L'eau, une ressource sans substitut
Le pétrole peut être remplacé par des énergies alternatives. L'eau, elle, est irremplaçable. C'est la seule ressource naturelle absolument indispensable à la vie humaine, sans aucune alternative technologique possible. Cette caractéristique en fait un enjeu géopolitique d'une nature radicalement différente de toutes les autres matières premières.
de la population mondiale vit dans des bassins versants transfrontaliers, où l'eau est partagée entre plusieurs pays. Pourtant, seul 1 pays sur 5 a conclu des accords formels de gestion partagée de ses ressources en eau (UNESCO 2024).
Les chiffres de la crise mondiale
La situation mondiale de l'accès à l'eau est alarmante, malgré les progrès réalisés depuis 20 ans :
2,2 milliards
de personnes n'ont pas accès à une eau potable gérée en toute sécurité (OMS/UNICEF 2025).
3,5 milliards
de personnes manquent d'installations d'assainissement sûres, s'exposant à des maladies hydriques.
1 enfant / 5 min
Un enfant meurt toutes les 5 minutes d'une maladie liée à l'eau non potable dans le monde.
50% en pénurie
En 2022, environ la moitié de la population mondiale a subi une grave pénurie d'eau au moins une partie de l'année.
Les zones de tension hydrique
Certaines régions du monde sont particulièrement touchées par le stress hydrique — situation où la demande en eau dépasse les ressources disponibles :
Le Moyen-Orient et l'Afrique du Nord
La région la plus touchée au monde. Le Jourdain, frontière entre Israël, la Jordanie et les territoires palestiniens, est au cœur de tensions constantes. L'Égypte dépend à 95% du Nil, dont les eaux sont disputées avec l'Éthiopie depuis la construction du Grand barrage de la Renaissance éthiopienne.
L'Asie centrale
L'Amu-Daria et le Syr-Daria, les deux fleuves qui alimentaient la mer d'Aral, sont aujourd'hui quasi asséchés à cause de l'irrigation intensive. La mer d'Aral a perdu 90% de sa surface en 50 ans — l'une des plus grandes catastrophes environnementales du XXe siècle.
L'Inde et le Pakistan
Le bassin de l'Indus, partagé entre les deux pays (et la Chine en amont), est régi par un traité de 1960. Mais la croissance démographique, l'agriculture intensive et le changement climatique fragilisent cet équilibre.
L'Afrique subsaharienne
19 des 22 pays d'Afrique du Nord et subsaharienne souffrent de pénurie d'eau. Seulement 7 des aquifères transfrontaliers dans cette région font l'objet d'une coopération formelle entre États (UNESCO 2024).

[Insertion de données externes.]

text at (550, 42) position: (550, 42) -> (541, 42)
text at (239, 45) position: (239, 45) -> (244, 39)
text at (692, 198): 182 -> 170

⚠️ L'objectif ONU 2030 en péril
L'objectif de développement durable n°6 vise l'accès universel à l'eau potable et à l'assainissement d'ici 2030. Selon l'OMS et l'UNICEF, seuls 32 pays sont en bonne voie. Dans 16 pays, la situation régresse. Il faudrait progresser 6 fois plus vite pour atteindre l'objectif.
À qui appartient l'eau ?
La question de la propriété de l'eau est au cœur du débat géopolitique. Plusieurs positions s'affrontent :
- L'eau comme bien commun de l'humanité : adoptée par l'ONU en 2010 comme droit humain fondamental, cette vision s'oppose à toute privatisation totale
- L'eau comme bien économique : défendue par certains économistes et entreprises, cette approche prône la tarification complète de l'eau pour financer les infrastructures
- La souveraineté nationale : chaque État revendique la maîtrise des ressources en eau sur son territoire, ce qui complique la coopération transfrontalière
Deux des plus grands groupes mondiaux de distribution d'eau sont français : Veolia et Suez. Présents dans plus de 100 pays, ils gèrent des infrastructures pour des centaines de millions de personnes. Leur rôle dans des pays pauvres est régulièrement contesté pour des questions de tarification et d'accès.
💡 La remunicipalisation en marche
Depuis 2000, plus de 300 villes dans 40 pays ont repris la gestion de l'eau en régie publique, après avoir expérimenté la privatisation. Paris (2010), Berlin (2013), Jakarta (2015), Buenos Aires — ce mouvement reflète une insatisfaction croissante face aux opérateurs privés sur les questions de prix et de transparence.
Le changement climatique, accélérateur de tensions
Le réchauffement climatique aggrave les inégalités d'accès à l'eau à l'échelle mondiale. Les régions déjà en stress hydrique verront leurs ressources diminuer encore, tandis que certaines zones tempérées pourraient bénéficier de précipitations accrues.
Des experts de l'ONU alertent : si rien ne change, les migrations climatiques liées au manque d'eau pourraient concerner 700 millions de personnes d'ici 2030. Ces mouvements de population seront eux-mêmes sources de tensions politiques et de conflits.